When seeking to inspire positive flavor evolution, it is important to keep the brew at cellar temperatures ranging from 50-65 F with little fluctuation. This temperature range keeps the aging process slow and preserves the flavors longer; also, warmer temperatures may speed up refermentation and CO2 production, pressuring the cork, cage or cap to come loose and allow too much oxygen and bacteria to infiltrate (warmer temperatures also encourage the activity of any bacteria that may arrive). It is also important to store beer in the dark as light may strike and—by a chemical interaction with hops—encourage skunky flavors.

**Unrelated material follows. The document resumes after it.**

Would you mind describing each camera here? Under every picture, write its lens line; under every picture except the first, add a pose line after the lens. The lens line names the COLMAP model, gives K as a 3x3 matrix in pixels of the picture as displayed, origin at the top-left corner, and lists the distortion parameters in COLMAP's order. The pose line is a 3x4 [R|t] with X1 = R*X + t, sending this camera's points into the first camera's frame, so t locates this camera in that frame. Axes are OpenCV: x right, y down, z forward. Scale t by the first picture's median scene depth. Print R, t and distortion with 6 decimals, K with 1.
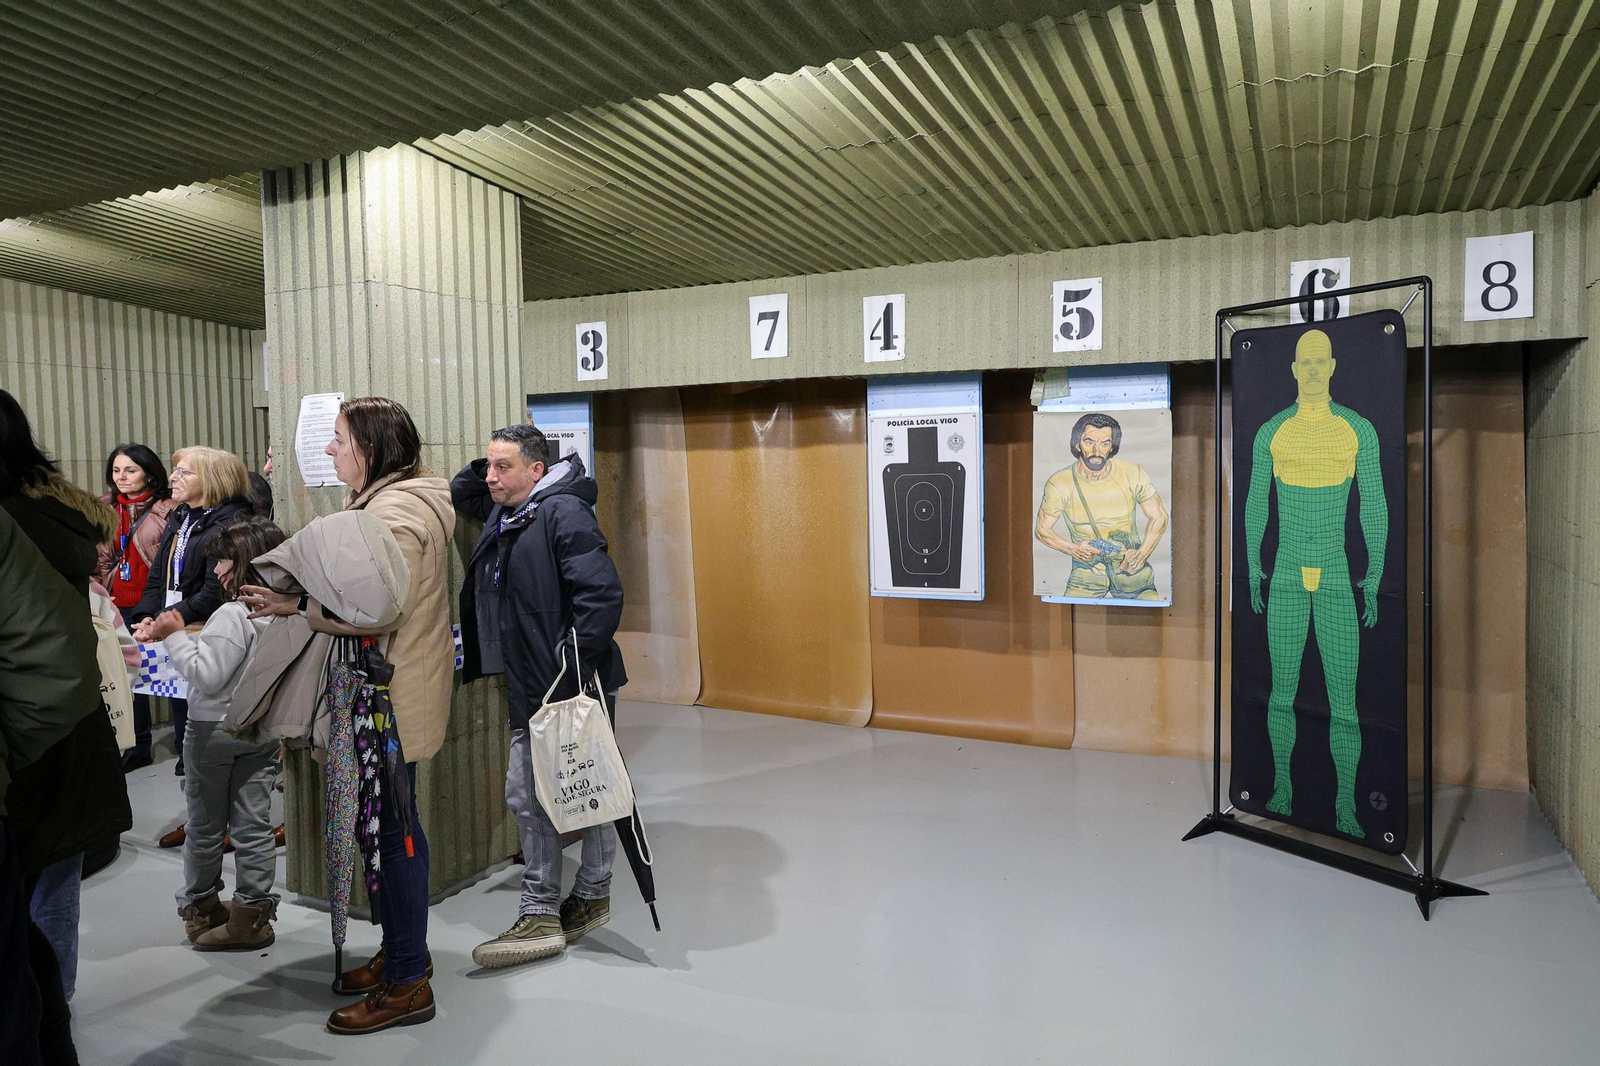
lens RADIAL K [[1071.7, 0, 805.6], [0, 1071.7, 522.8], [0, 0, 1]] dist [0.004524, 0.000872]
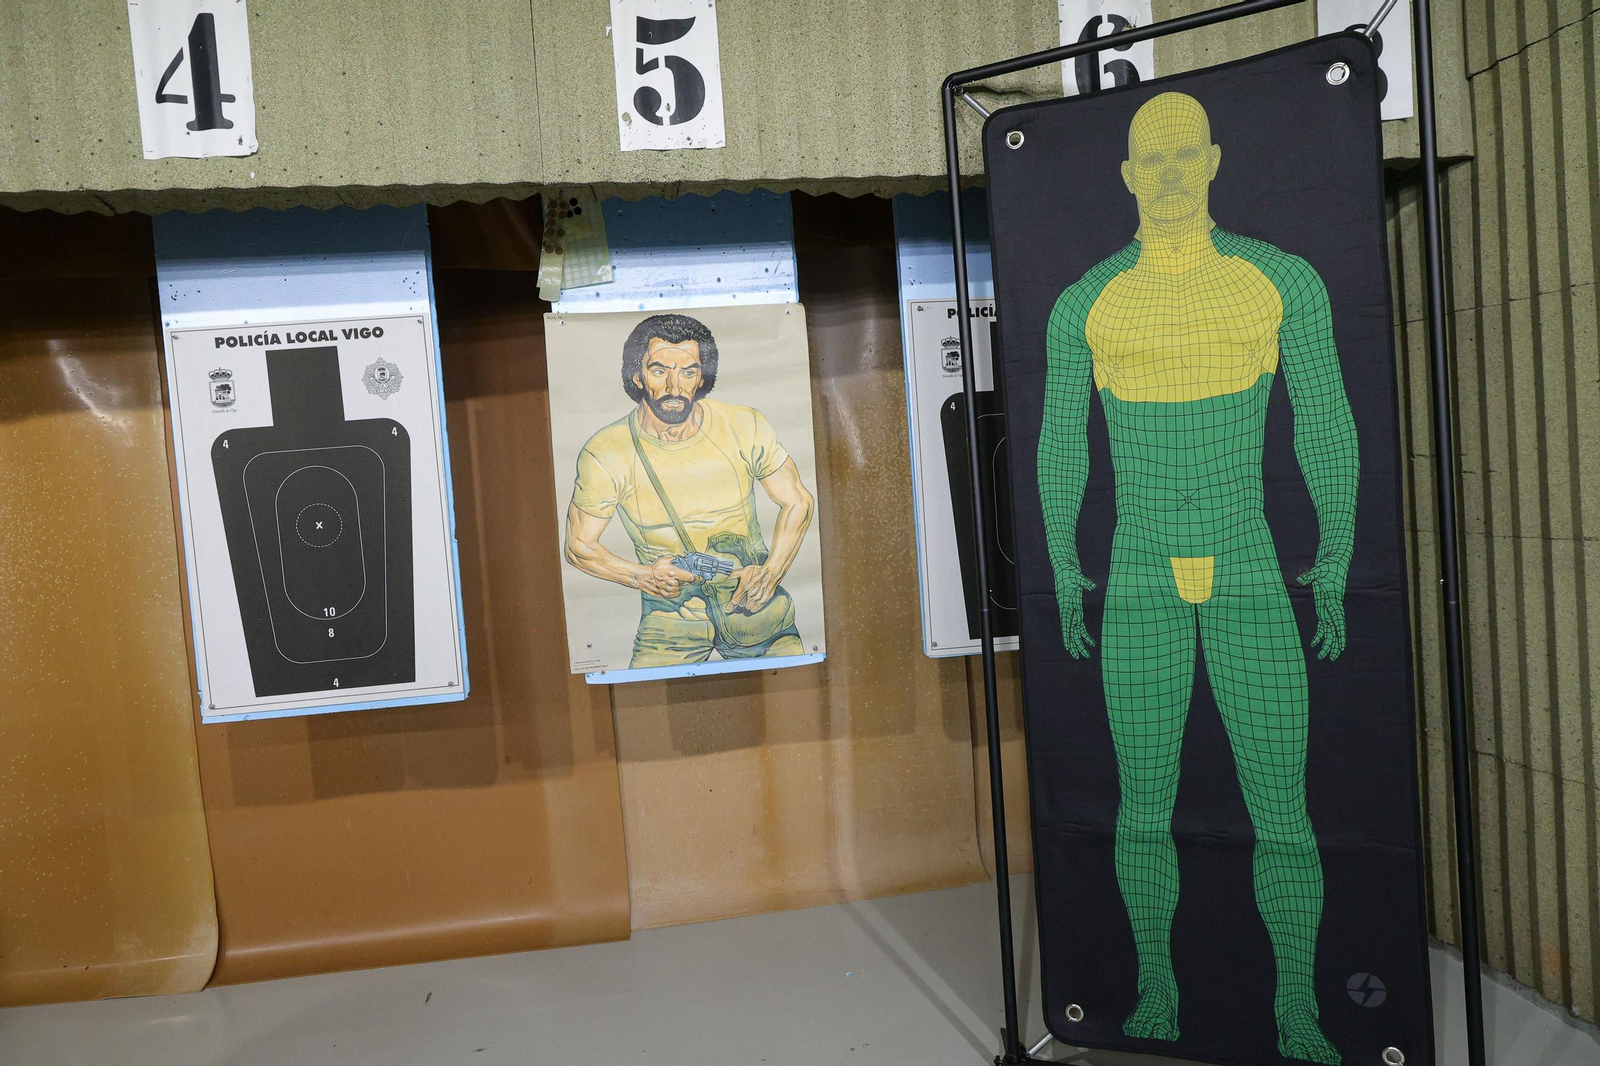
lens RADIAL K [[1071.7, 0, 805.6], [0, 1071.7, 522.8], [0, 0, 1]] dist [0.004524, 0.000872]
pose [[0.823762, -0.065499, 0.563140, 0.023708], [0.087271, 0.996115, -0.011801, 0.012013], [-0.560179, 0.058867, 0.826277, 0.539261]]
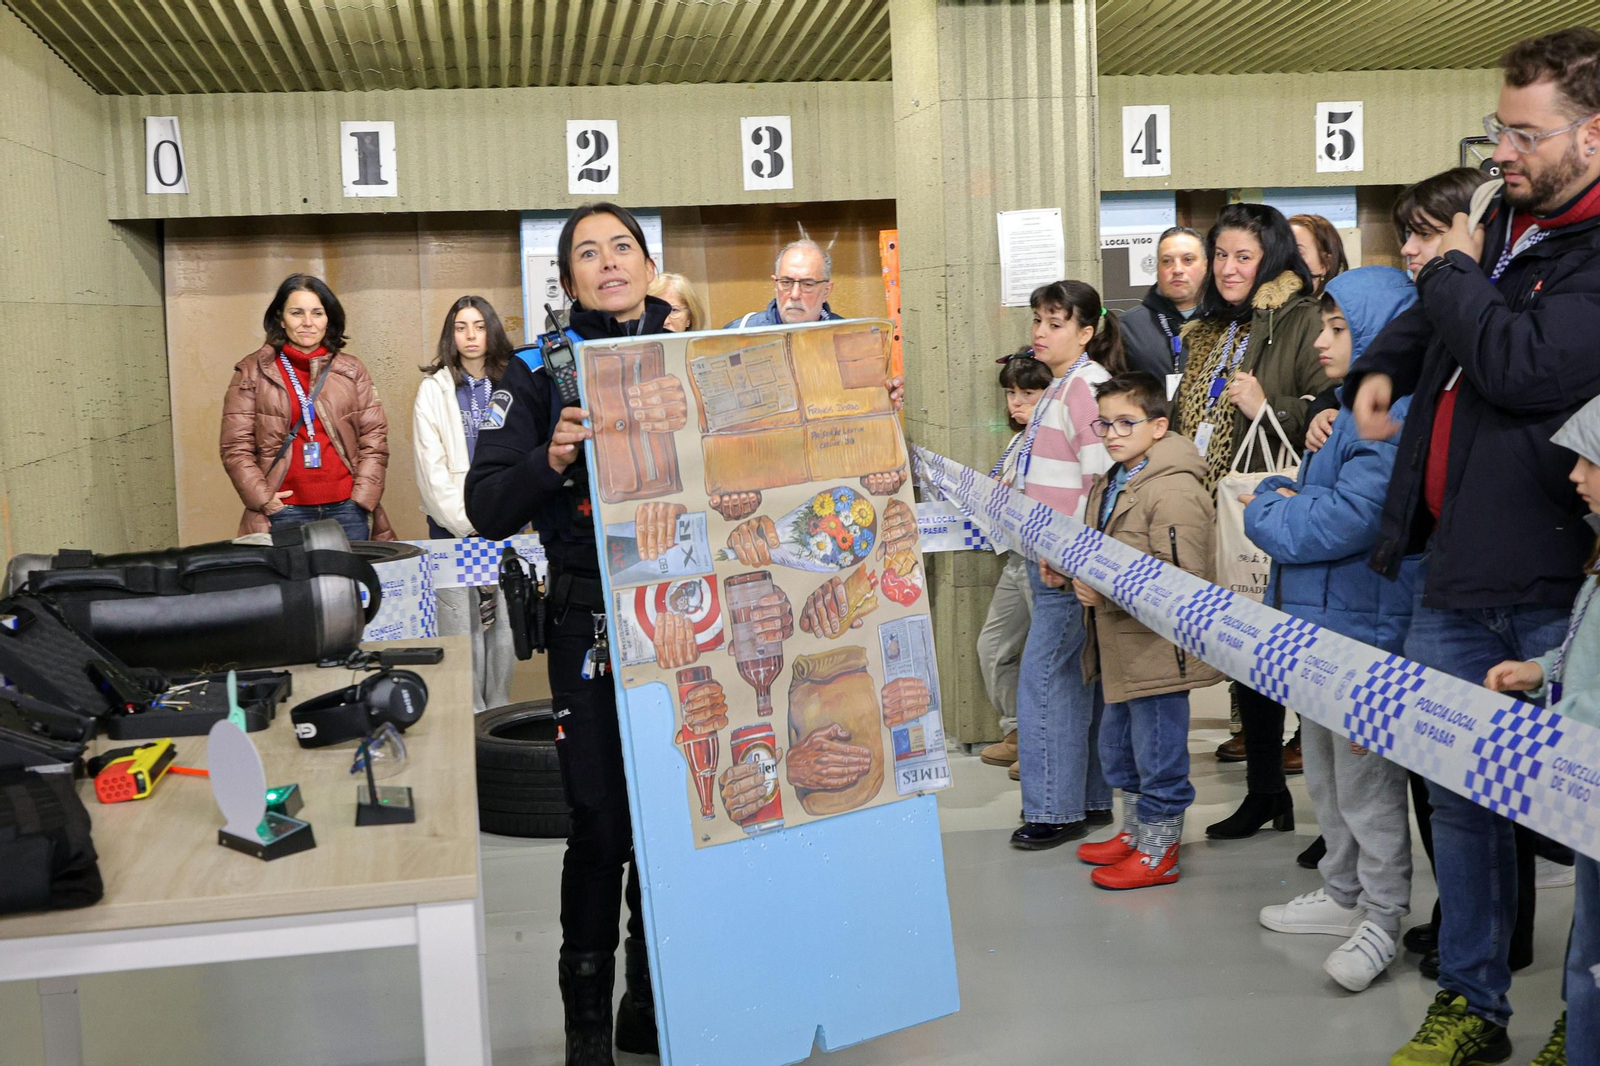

So what beer styles are best for maturation? If the conditions outlined above are kept, I find that stronger, darker brews are always the best bet; stronger beers with paler appearances tend to become too quickly overwhelmed by oxidation and possible bacterial activity. Higher hopping rates, if not the initial and intentionally dominant flavor nuance for the beer, as well as more intense acidity can also recommend a brew for keeping. Bottle-conditioning is not required, but is beneficial and also promotes a maturation effect unseen in the cellaring of wine. Keeping these factors in mind, here are some styles I do not hesitate to age or to purchase with some age on them:

  • American & English Barleywine
  • Stronger Doppelbock & Eisbocks
  • English Old Ale
  • Scotch Ale/Wee Heavy
  • Baltic Porter
  • Imperial Stout
  • Wheatwine
  • Weizenbock
  • Belgian Strong Dark Ale & Quadrupel
  • Stronger Wild Ale including Flemish Oud Bruin & Flanders Red Ale
  • Gueuze & Traditional Lambic

It is hard to say how long one should age a beer. Before the moment of turning (when the beer is no longer appetizing), flavor compounds are breaking down and reattaching into larger compounds of dazzling complexity. After a certain point, these compounds are overwhelmed by the effects of over-aging that result from higher oxidation and infection. Past its peak moment, the malt and hop character thin out, oxidation can take on a papery or cardboard character, and acidity is no longer pleasing.

But what is the peak? As I mentioned earlier, beer does not need to be aged, so it seems misguided to try to determine when it needs to be drank. Vintage beer is a relatively new phenomenon, so—unlike with wine—we are not spoiled with years and years of research as to when certain styles are best consumed. And I don’t know if we really need this “data.” Taste is ultimately subjective, and beer tastes great at countless points of deterioration. Beer enthusiasts are beer drinkers first, and I find it unlikely that we will ever lose interest in the drinking long enough to gain a posturing stance of supposed objective age-evaluation. Will my bottle of Islay Scotch Whisky Barrel-Aged Beer Geek Brunch Weasel astonish in five years? I am not sure, but I can only hope it would have continued to impress as it did last night—when I savored every drop.